In this article we review some of the key arguments for and against traditional Stock Listings vs. Initial Coin Offerings (ICOs), as funding options for modern businesses.

As was mentioned in an extensive exploration of ‘Types and Sources of Long-Term Funds’ here previously, stock listings provide a great way for companies to raise finance. We often think of the stock market solely from the investors’ perspective, but it is still the case that an IPO and long-term stock listing help companies to generate capital.

A stock listing is not the only way for a company to raise investment capital however. And in addition to some of the alternatives that were also mentioned in the aforementioned piece, it has become somewhat popular of late for new companies to pursue ICOs instead. An ICO — or “initial coin offering” — is defined by The Balance as the initial release of a new asset that a company uses to raise funds. In effect, a company opting to hold an ICO is inventing its own cryptocurrency, which people can purchase as a means of investing in the company. It’s a fascinating new option, albeit controversial, and one that many new and emerging businesses have already explored.

The interesting question that some business owners have to ask themselves now is which of these options is best for modern financing.


Of the two options, the main argument in favor of an ICO is perhaps that it’s simpler. It has become a common option among new and young startups, simply because there are fewer requirements behind it. Provided some effort and investment, any company can in theory launch an ICO.

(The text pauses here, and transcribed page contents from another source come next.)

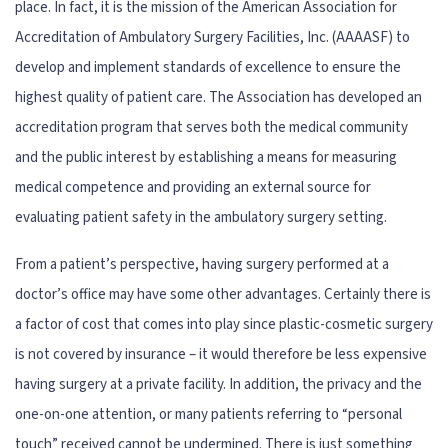
place. In fact, it is the mission of the American Association for
Accreditation of Ambulatory Surgery Facilities, Inc. (AAAASF) to
develop and implement standards of excellence to ensure the
highest quality of patient care. The Association has developed an
accreditation program that serves both the medical community
and the public interest by establishing a means for measuring
medical competence and providing an external source for
evaluating patient safety in the ambulatory surgery setting.
From a patient’s perspective, having surgery performed at a
doctor’s office may have some other advantages. Certainly there is
a factor of cost that comes into play since plastic-cosmetic surgery
is not covered by insurance – it would therefore be less expensive
having surgery at a private facility. In addition, the privacy and the
one-on-one attention, or many patients referring to “personal
touch” received cannot be undermined. There is just something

On the other hand, an IPO (initial public offering) and stock listing require a certain level of success and preparation. A write-up on the process by Inc. went as far as to call an IPO “the definitive sign of a company’s success” — conveying that it is less of a maneuver for startups and more of an advancement for existing, thriving companies. This doesn’t mean it’s not a feasible option for any and all companies that hope to make it. But at least from a standpoint of simplicity it’s somewhat less feasible than an ICO.

Convenience for Investors

There is a perception particularly among members of younger generations that an ICO offers a simpler option to investors as well. A well-constructed coin offering can be set up so that it really just takes a prospective investor a few clicks to buy in — perhaps alongside the download of a given crypto wallet and/or exchange platform. Furthermore, even some established trading platforms for futures and forex markets now offer some access to cryptos (and potentially high-profile ICOs) as well, and have become extraordinarily convenient to use. FXCM states that a single trading account can give investors access to a range of online and mobile platforms for this kind of simplified investment across markets.

All of those factors make ICO access easy for investors. At the same time however, stock investment has also been made far simpler in recent years than it ever was in the past. A lot of younger people have grown accustomed to buying into companies via trendy new apps like Robinhood and Acorns. And for that matter, plenty of trading platforms similar those alluded to above have also simplified stock trading.

At this point, it may in some cases be marginally simpler for investors to buy into ICOs. But the difference is no longer particularly significant.

Funding Potential

The other key factor to consider in comparing the options is whether one or the other holds greater overall funding potential for modern businesses. Unfortunately, there is no conclusive answer in this regard.

Because ICOs are relatively new and trendy, you may hear from time to time about one that is particularly lucrative. Back in 2018 for instance, CNBC profiled one blockchain startup that raised $4 billion without a live product — setting a standard for ICOs and eclipsing the leading IPOs that same year. This is by no means anything close to the norm, but it does speak to the potential for a well-run ICO attached to a promising idea or company.

Ultimately funding potential is simply too difficult to compare. Many would view an IPO and stock listing as the best and most beneficial options for companies with the structure and prestige to support them. Others will highlight the booming potential of successful ICOs like the example just given.


These remain two very different financing options, typically fit for two very different types of companies. Neither is better or worse than the other. For those involved in starting a company or figuring out a next round of funding though, it’s wise to look into both options in detail.